- Born: 1882 Newtown, Sydney
- Died: 15 May 1956 (aged 73–74) Wagga Wagga, New South Wales
- Education: Newington College University of Sydney
- Occupations: Writer and headmaster
- Spouse: Ruby Ella née Bird
- Children: Geoffrey Alfred Redgrave Ronald Leslie Redgrave
- Parent(s): Charles Alfred Hurst Redgrave Mary Jane née Bellingham

= Leslie Alfred Redgrave =

Australian writer

Leslie Alfred Redgrave (1882 – 15 May 1956), was an Australian writer, grazier and headmaster. He was often published as L A Redgrave and as an educator was known as L Alfred Redgrave, B.A. Redgrave was best known for his 1913 novel Gwen: a romance of Australian station life.

*Exercise directions*:
Name every family member of Leslie Alfred Redgrave listed in the Leslie Alfred Redgrave profile. Answer using only the Leslie Alfred Redgrave profile.

*Dataset rows*:
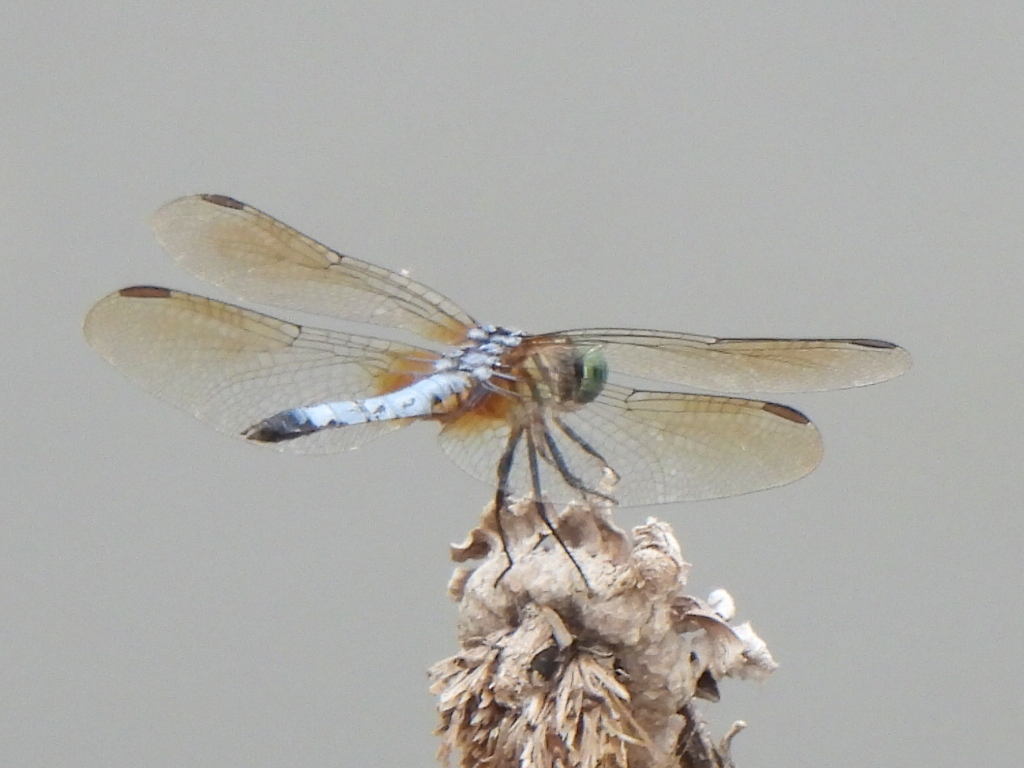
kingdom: Animalia
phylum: Arthropoda
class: Insecta
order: Odonata
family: Libellulidae
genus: Pachydiplax
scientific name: Pachydiplax longipennis
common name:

*Task response*:
- Ruby Ella née Bird (spouse)
- Geoffrey Alfred Redgrave (child)
- Ronald Leslie Redgrave (child)
- Charles Alfred Hurst Redgrave (parent)
- Mary Jane née Bellingham (parent)